Reliance Jute Mill shut, workers ransack two trade union offices
Groups of labourers attached to the Bhatpara-based Reliance Jute mill allegedly ransacked two trade union offices, affiliated to the INTTUC and the BMS, after the mill authorities issued an indefinite ceasework order on Sunday morning.
The Reliance Jute Mill — no relation to the Ambanis — is one of the oldest jute mills in the country, founded in 1906. It is known as a pioneer of production and marketing of quality decorative fabrics and jute yarns suited for export.
The indefinite ceasework rendered 5,000 workers jobless barely six months after it opened before Durga Puja following its closure in January 2020 owing to workers demanding gratuity and retirement benefits for at least 165 mill retirees.
Mill authorities this time did not specifically cite a reason for the ceasework. Insiders attributed the closure to low production in the wake of a hike in raw material price.
Workers blamed mill authorities and also the leaders of the Trinamul and BJP-affiliated unions for “playing with their lives” and causing a “survival crisis”.

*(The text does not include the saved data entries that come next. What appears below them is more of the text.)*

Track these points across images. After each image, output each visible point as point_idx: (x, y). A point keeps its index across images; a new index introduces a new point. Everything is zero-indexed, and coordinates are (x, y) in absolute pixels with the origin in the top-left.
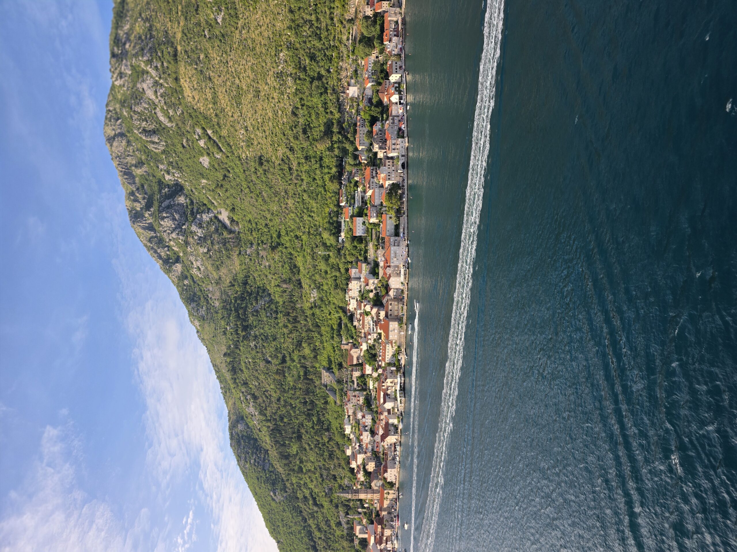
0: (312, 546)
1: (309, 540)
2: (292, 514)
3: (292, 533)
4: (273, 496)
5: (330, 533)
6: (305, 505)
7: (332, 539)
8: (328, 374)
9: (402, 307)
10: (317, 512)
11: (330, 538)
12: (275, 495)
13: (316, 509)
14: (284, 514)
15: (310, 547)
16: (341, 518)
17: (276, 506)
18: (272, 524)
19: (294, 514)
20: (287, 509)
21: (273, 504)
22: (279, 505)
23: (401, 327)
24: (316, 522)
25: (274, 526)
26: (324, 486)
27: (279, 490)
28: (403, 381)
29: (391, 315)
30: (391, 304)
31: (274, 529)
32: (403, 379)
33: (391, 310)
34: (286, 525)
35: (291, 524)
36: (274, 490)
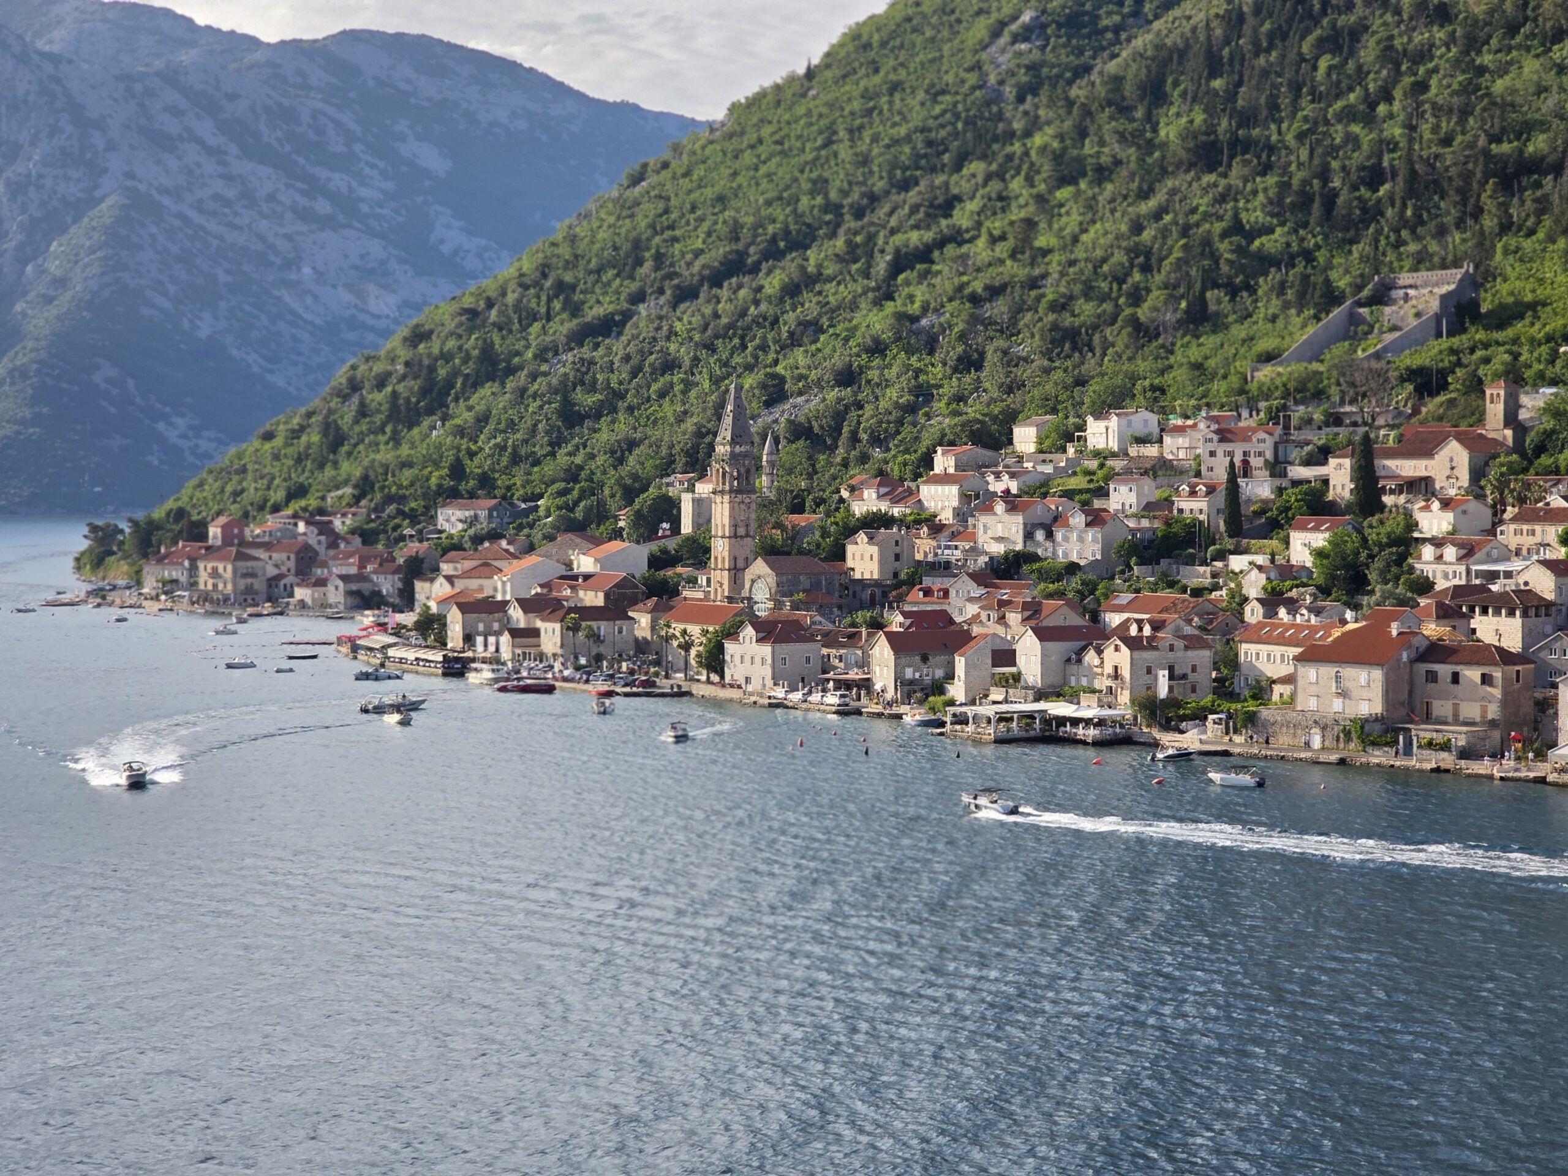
0: (742, 255)
1: (774, 240)
2: (908, 139)
3: (828, 143)
4: (1014, 27)
5: (764, 348)
6: (915, 209)
7: (737, 359)
8: (1435, 306)
9: (1445, 747)
10: (867, 276)
11: (744, 347)
12: (1016, 39)
13: (881, 265)
14: (921, 95)
15: (740, 246)
16: (800, 400)
17: (970, 43)
18: (893, 35)
19: (907, 149)
20: (938, 110)
21: (980, 29)
22: (970, 60)
23: (1348, 734)
24: (830, 270)
25: (883, 44)
26: (949, 307)
27: (1036, 55)
28: (1080, 732)
29: (1432, 677)
30: (1486, 679)
31: (867, 46)
32: (1092, 733)
33: (1456, 678)
34: (869, 112)
35: (867, 135)
36: (1044, 27)
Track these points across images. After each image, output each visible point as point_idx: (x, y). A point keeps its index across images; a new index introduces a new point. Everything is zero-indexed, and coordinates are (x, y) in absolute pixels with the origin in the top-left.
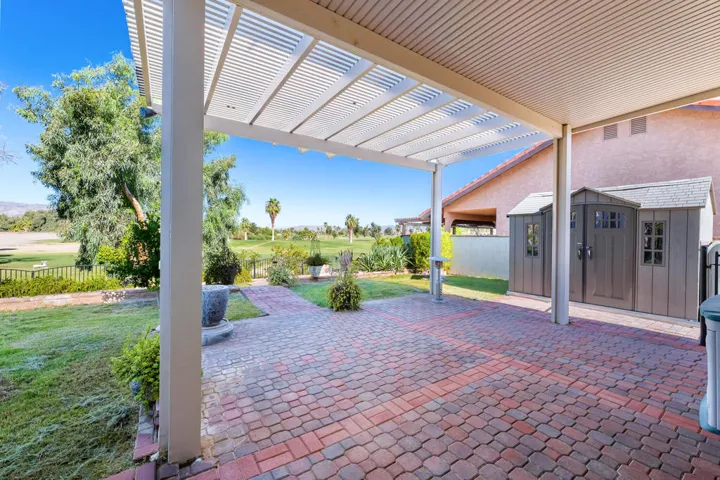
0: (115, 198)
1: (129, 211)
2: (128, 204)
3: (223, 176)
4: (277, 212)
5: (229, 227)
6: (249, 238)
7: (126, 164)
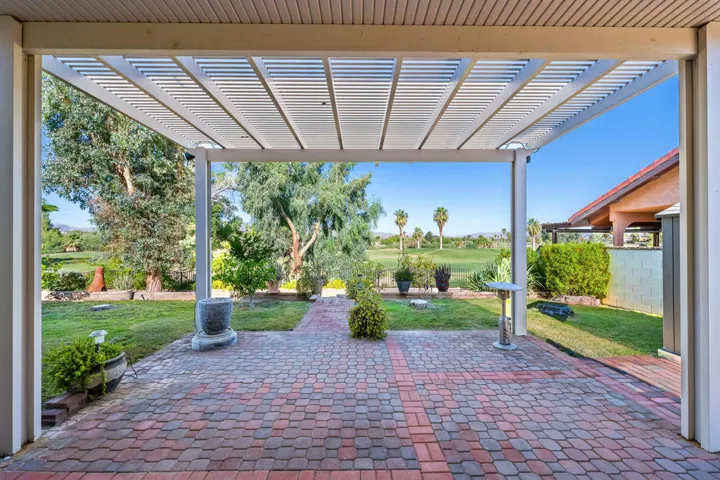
0: (274, 219)
1: (285, 228)
2: (283, 223)
3: (359, 193)
4: (445, 220)
5: (366, 239)
6: (422, 247)
7: (277, 193)
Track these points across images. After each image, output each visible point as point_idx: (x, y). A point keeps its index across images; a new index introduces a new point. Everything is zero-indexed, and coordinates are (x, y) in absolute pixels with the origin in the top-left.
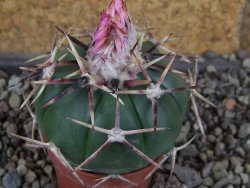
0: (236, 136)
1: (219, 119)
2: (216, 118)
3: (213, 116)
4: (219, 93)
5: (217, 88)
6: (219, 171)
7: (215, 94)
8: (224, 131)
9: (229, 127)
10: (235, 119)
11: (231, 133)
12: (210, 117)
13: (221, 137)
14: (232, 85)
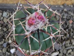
0: (72, 32)
1: (68, 26)
2: (66, 26)
3: (66, 25)
4: (67, 18)
5: (67, 16)
6: (67, 44)
7: (66, 18)
8: (69, 30)
9: (70, 29)
10: (72, 26)
11: (71, 31)
12: (65, 25)
13: (68, 32)
14: (72, 16)
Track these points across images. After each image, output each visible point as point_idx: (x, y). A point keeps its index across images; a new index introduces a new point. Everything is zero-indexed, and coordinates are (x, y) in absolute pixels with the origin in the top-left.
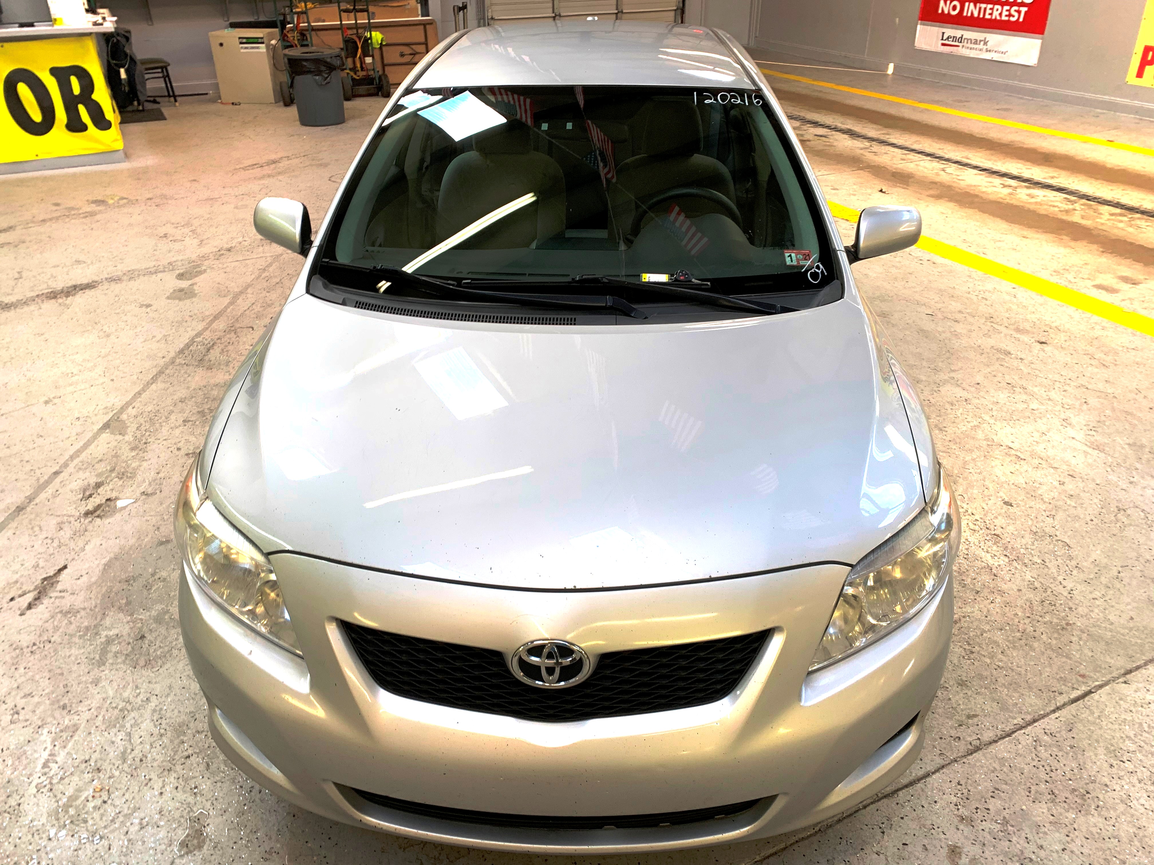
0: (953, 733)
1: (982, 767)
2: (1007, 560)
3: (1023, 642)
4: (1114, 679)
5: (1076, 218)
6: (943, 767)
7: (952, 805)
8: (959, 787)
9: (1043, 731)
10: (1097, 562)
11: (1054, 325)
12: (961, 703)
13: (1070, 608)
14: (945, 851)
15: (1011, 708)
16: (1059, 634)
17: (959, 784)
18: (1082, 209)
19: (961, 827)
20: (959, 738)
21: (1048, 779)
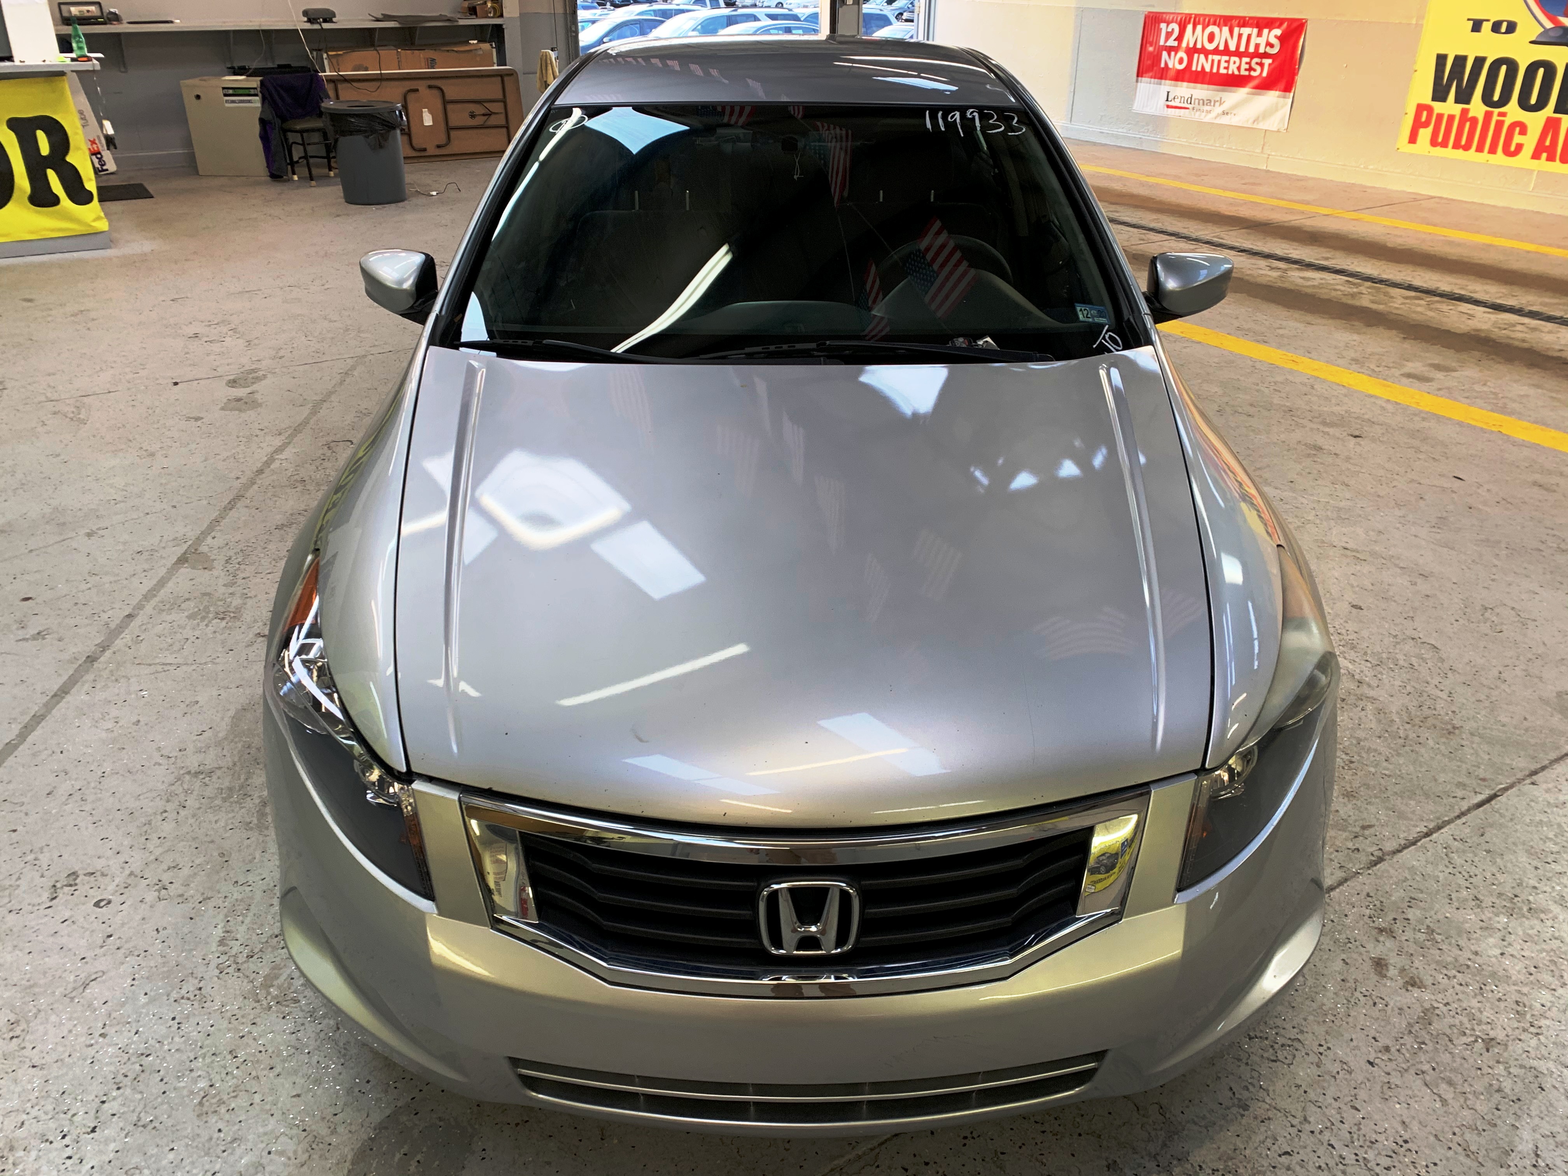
0: (1350, 845)
1: (1391, 877)
2: (1369, 665)
3: (1407, 748)
4: (1520, 781)
5: (1365, 302)
6: (1346, 880)
7: (1366, 917)
8: (1369, 899)
9: (1451, 838)
10: (1472, 664)
11: (1366, 417)
12: (1351, 814)
13: (1453, 712)
14: (1367, 966)
15: (1410, 815)
16: (1447, 738)
17: (1368, 895)
18: (1369, 293)
19: (1381, 939)
20: (1358, 850)
21: (1469, 885)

Angry workers allegedly ransacked the union offices and damaged furniture. They lot a bonfire of the furniture too outside the premises of the union office cluster. They tried to enter the mill, but were prevented by security personnel who kept the gates closed. A fire tender doused the blaze.
Thwarted protesters later blocked the Kanchrapara-Barrackpore road for about an hour, demanding intervention from the administration in reopening the mill. The blockade was withdrawn only after the police assured protesters of taking up the matter with the administration.
Rakesh Shaw, a mill worker, said he found the behaviour of mill authorities inexplicable. “They did not specifically give a reason for the closure. They refused to talk to workers. The management has been running the mill according to their whims.”
Accusing trade unions of inaction, Shaw added: “We have six unions attached to this mill. But none appear to be bothered about the plight of workers. They use us to get votes.”
Senior company officials refused to speak despite repeated calls, claiming to be busy in meetings.
An official on the condition of anonymity said: “Production was hampered because of a spike in the price of raw materials as well as agitation by a section of workers these last two weeks. Lack of maintenance hampered production and caused technical snags. We decided to stop work till normality is restored.”